1695
Zumbi of Palmares Killed
Portuguese colonial forces tracked down and killed Zumbi, the last king of Quilombo dos Palmares, a free community of escaped enslaved Africans that had survived for nearly a century in the Brazilian interior. His head was displayed on a pike in Recife. Palmares, which had sheltered twenty thousand people at its height, passed into legend as a symbol of resistance.
End of English Press Licensing
Parliament allowed the Licensing of the Press Act to lapse, effectively ending prior censorship of printing in England. Newspapers, pamphlets, and political squibs proliferated overnight. Within a decade, London would have a dozen newspapers and a printing trade that shaped political opinion as never before, creating the freewheeling press culture that would become a hallmark of English-speaking democracy.

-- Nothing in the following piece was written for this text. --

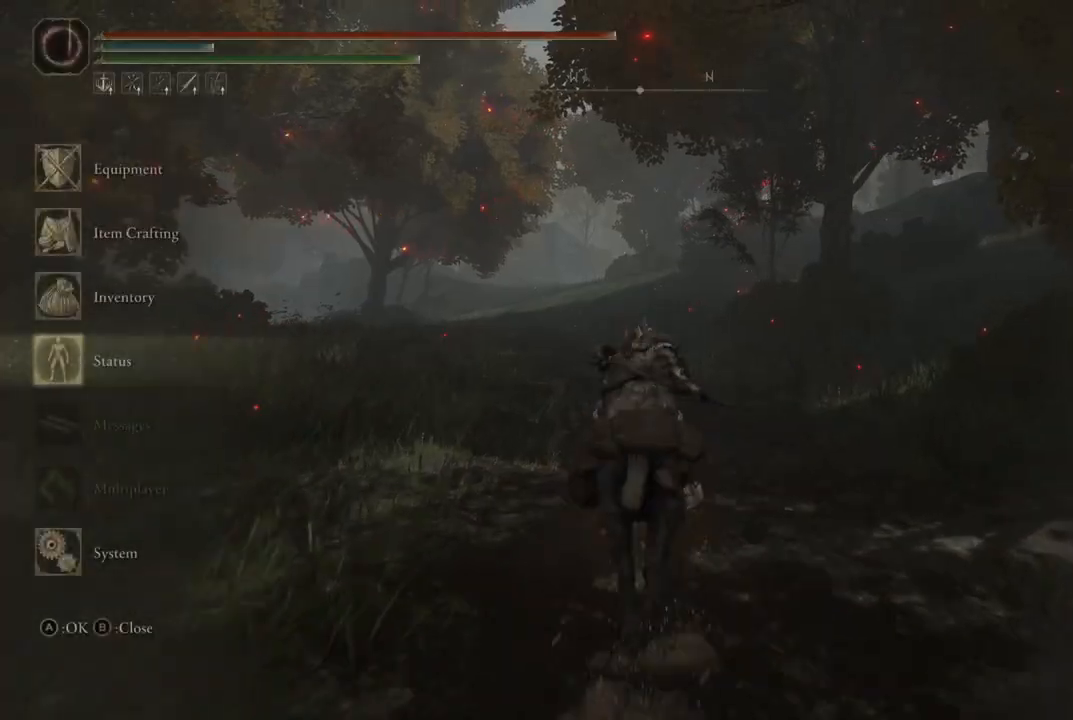
{"buttons": [], "left_stick": "up", "right_stick": "center", "events": [[300, "B", "down"], [433, "B", "up"]]}
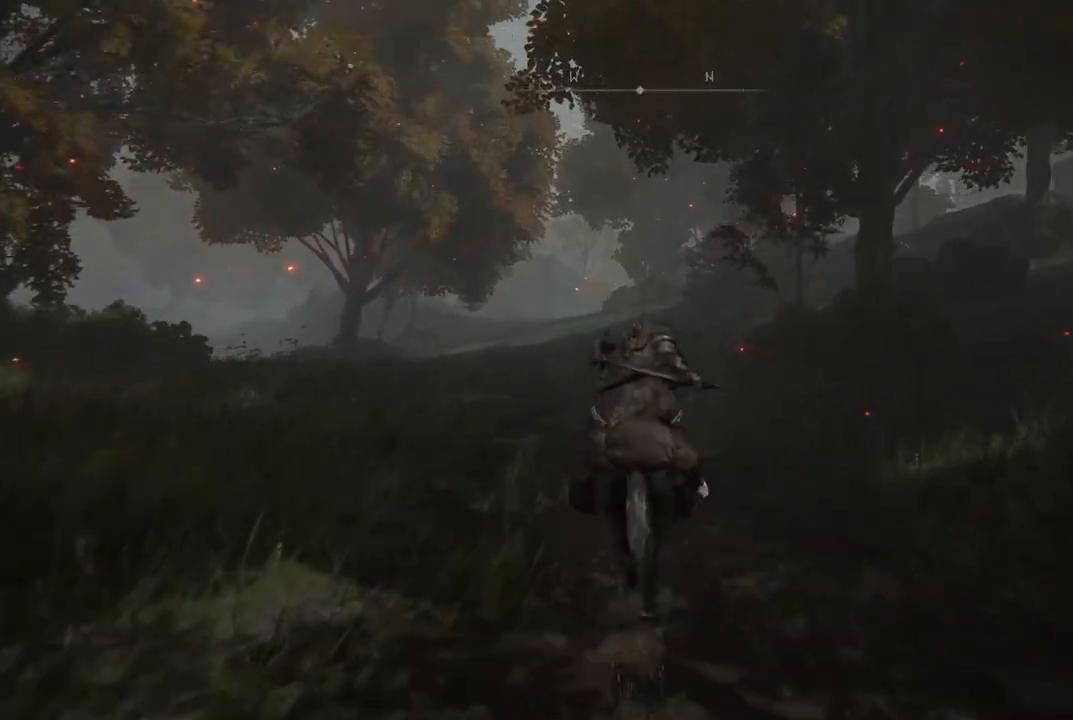
{"buttons": [], "left_stick": "up", "right_stick": "center", "events": [[217, "right_stick", "down"], [350, "right_stick", "center"]]}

Kangxi Emperor Commissions the Complete Tang Poems
The Kangxi Emperor ordered the compilation of the Quantangshi, a monumental anthology gathering every surviving poem from the Tang dynasty into nine hundred volumes. The project enlisted dozens of scholars and preserved nearly fifty thousand poems. It was cultural statecraft at its grandest - a Manchu emperor claiming custodianship of China's golden literary age.
Abenaki Raids on New England
During King William's War, French-allied Abenaki warriors repeatedly raided the Maine and New Hampshire frontier, burning farmsteads and carrying captives to Quebec. The pattern of frontier warfare with taken prisoners, ransoms, and slow assimilation would define New England's northern border for the next seventy years, blurring the line between European imperial conflict and indigenous resistance.
Earthquake Destroys Port-au-Prince Area
A powerful earthquake struck the island of Hispaniola, killing many colonists and Taino survivors and damaging Spanish towns along the southern coast. The Caribbean, sitting astride major fault lines, would punctuate the European slave-plantation project with catastrophes for the rest of the colonial era, reminding settlers that the tropical paradise they exploited rested on dangerously unstable ground.